# Written instruction
Convert the lines from the one containing "Rendered at 1500 by 844 pixels." through the end of the items below into a JSON list of strings, one string per line, leaving out blank lines.

# Records shown

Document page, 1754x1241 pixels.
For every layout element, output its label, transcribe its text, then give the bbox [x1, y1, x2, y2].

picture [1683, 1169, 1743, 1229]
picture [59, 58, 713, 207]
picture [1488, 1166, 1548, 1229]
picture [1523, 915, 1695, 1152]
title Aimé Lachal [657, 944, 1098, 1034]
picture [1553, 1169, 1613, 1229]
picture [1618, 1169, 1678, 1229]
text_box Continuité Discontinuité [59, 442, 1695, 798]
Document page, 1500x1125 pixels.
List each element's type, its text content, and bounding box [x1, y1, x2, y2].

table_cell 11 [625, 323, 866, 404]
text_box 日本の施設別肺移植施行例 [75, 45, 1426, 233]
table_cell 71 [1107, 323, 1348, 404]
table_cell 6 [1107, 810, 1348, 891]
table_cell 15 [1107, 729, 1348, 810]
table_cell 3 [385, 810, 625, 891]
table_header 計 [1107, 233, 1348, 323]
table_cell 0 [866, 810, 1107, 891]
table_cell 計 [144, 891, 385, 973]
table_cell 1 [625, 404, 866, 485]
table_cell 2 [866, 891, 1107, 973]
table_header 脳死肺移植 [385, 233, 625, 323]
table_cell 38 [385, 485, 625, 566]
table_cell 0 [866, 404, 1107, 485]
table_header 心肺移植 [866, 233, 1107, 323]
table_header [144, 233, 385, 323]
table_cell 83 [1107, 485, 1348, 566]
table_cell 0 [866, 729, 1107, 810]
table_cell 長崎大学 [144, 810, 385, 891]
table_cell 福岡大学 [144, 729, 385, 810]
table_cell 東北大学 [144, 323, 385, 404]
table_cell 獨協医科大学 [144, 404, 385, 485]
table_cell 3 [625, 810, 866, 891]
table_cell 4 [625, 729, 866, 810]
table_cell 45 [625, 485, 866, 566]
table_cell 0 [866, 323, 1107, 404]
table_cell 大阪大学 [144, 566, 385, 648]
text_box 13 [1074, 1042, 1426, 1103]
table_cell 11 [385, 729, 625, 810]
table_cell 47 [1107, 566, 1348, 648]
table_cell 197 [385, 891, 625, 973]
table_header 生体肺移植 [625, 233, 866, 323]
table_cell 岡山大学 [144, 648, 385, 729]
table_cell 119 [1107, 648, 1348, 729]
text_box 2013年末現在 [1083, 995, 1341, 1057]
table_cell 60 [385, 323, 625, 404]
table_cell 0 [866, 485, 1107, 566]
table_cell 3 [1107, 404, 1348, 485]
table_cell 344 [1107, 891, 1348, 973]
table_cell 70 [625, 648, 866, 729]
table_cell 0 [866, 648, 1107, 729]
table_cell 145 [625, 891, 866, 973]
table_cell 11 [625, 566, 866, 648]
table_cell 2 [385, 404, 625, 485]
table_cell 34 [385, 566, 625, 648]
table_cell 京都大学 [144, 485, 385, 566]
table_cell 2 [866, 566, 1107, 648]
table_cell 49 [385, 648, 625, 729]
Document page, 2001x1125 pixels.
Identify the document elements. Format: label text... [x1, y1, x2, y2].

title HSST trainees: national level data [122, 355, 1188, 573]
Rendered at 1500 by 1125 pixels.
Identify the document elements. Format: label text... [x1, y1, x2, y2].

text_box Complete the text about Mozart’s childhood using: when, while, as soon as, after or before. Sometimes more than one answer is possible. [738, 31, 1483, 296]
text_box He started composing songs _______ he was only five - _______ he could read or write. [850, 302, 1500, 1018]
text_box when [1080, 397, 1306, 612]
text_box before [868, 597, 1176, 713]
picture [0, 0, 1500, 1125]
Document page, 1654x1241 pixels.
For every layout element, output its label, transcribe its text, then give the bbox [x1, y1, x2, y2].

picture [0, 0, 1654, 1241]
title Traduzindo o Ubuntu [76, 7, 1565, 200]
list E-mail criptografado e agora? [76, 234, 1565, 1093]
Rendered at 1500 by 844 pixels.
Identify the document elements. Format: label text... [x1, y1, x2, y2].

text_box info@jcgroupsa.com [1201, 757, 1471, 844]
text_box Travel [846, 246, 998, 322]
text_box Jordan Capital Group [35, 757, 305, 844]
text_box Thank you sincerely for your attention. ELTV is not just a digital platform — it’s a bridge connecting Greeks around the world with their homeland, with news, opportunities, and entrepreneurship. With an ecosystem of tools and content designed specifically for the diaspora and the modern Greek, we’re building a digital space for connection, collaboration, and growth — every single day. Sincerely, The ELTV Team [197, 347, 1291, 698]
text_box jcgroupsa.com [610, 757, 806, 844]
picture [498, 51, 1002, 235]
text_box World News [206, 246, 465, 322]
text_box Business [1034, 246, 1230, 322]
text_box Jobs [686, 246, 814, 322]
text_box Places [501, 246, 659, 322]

# Solution
[
  "Rendered at 1500 by 844 pixels.",
  "Identify the document elements. Format: label text... [x1, y1, x2, y2].",
  "text_box info@jcgroupsa.com [1201, 757, 1471, 844]",
  "text_box Travel [846, 246, 998, 322]",
  "text_box Jordan Capital Group [35, 757, 305, 844]",
  "text_box Thank you sincerely for your attention. ELTV is not just a digital platform — it’s a bridge connecting Greeks around the world with their homeland, with news, opportunities, and entrepreneurship. With an ecosystem of tools and content designed specifically for the diaspora and the modern Greek, we’re building a digital space for connection, collaboration, and growth — every single day. Sincerely, The ELTV Team [197, 347, 1291, 698]",
  "text_box jcgroupsa.com [610, 757, 806, 844]",
  "picture [498, 51, 1002, 235]",
  "text_box World News [206, 246, 465, 322]",
  "text_box Business [1034, 246, 1230, 322]",
  "text_box Jobs [686, 246, 814, 322]",
  "text_box Places [501, 246, 659, 322]"
]